**Problem:** Each record must be written out again exactly. Skip any picture it contains.

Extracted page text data

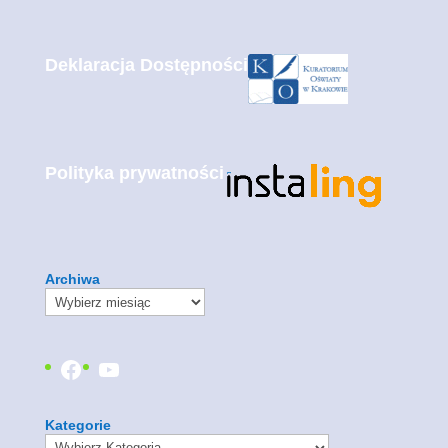
Deklaracja Dostępności
Polityka prywatności
Archiwa
Facebook
YouTube
Kategorie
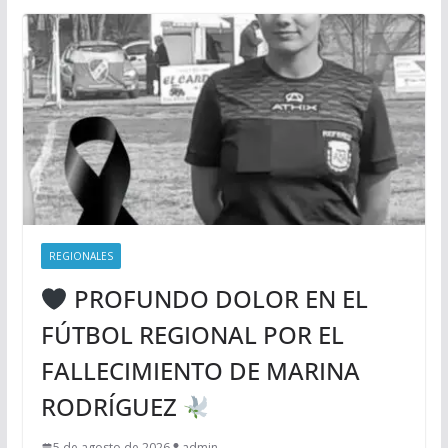
REGIONALES
PROFUNDO DOLOR EN EL
FÚTBOL REGIONAL POR EL
FALLECIMIENTO DE MARINA
RODRÍGUEZ
5 de agosto de 2026
admin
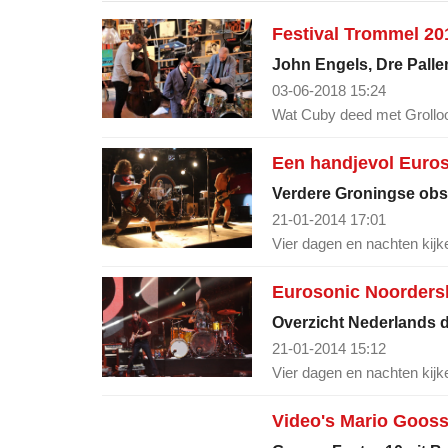
Festival Trommel 20
John Engels, Dre Palle
03-06-2018 15:24
Wat Cuby deed met Grolloo
Een handjevol Euro
Verdere Groningse obs
21-01-2014 17:01
Vier dagen en nachten kijke
Eurosonic Noordersl
Overzicht Nederlands 
21-01-2014 15:12
Vier dagen en nachten kijke
Video's Mario Goos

**Result of this task:**
Deklaracja Dostępności
Polityka prywatności
Archiwa
Facebook
YouTube
Kategorie
REGIONALES
PROFUNDO DOLOR EN EL
FÚTBOL REGIONAL POR EL
FALLECIMIENTO DE MARINA
RODRÍGUEZ
5 de agosto de 2026
admin
Festival Trommel 20
John Engels, Dre Palle
03-06-2018 15:24
Wat Cuby deed met Grolloo
Een handjevol Euro
Verdere Groningse obs
21-01-2014 17:01
Vier dagen en nachten kijke
Eurosonic Noordersl
Overzicht Nederlands 
21-01-2014 15:12
Vier dagen en nachten kijke
Video's Mario Goos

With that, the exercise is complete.